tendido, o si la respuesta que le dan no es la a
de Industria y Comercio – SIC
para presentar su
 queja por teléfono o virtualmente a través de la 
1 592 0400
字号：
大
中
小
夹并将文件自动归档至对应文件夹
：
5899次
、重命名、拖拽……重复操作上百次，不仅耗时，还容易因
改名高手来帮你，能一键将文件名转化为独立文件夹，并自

▶ HOW TO COMPLETE THIS TASK:
Give each entry again, spelled exactly as shown.

▶ OUTPUT:
tendido, o si la respuesta que le dan no es la a
de Industria y Comercio – SIC
para presentar su
 queja por teléfono o virtualmente a través de la 
1 592 0400
字号：
大
中
小
夹并将文件自动归档至对应文件夹
：
5899次
、重命名、拖拽……重复操作上百次，不仅耗时，还容易因
改名高手来帮你，能一键将文件名转化为独立文件夹，并自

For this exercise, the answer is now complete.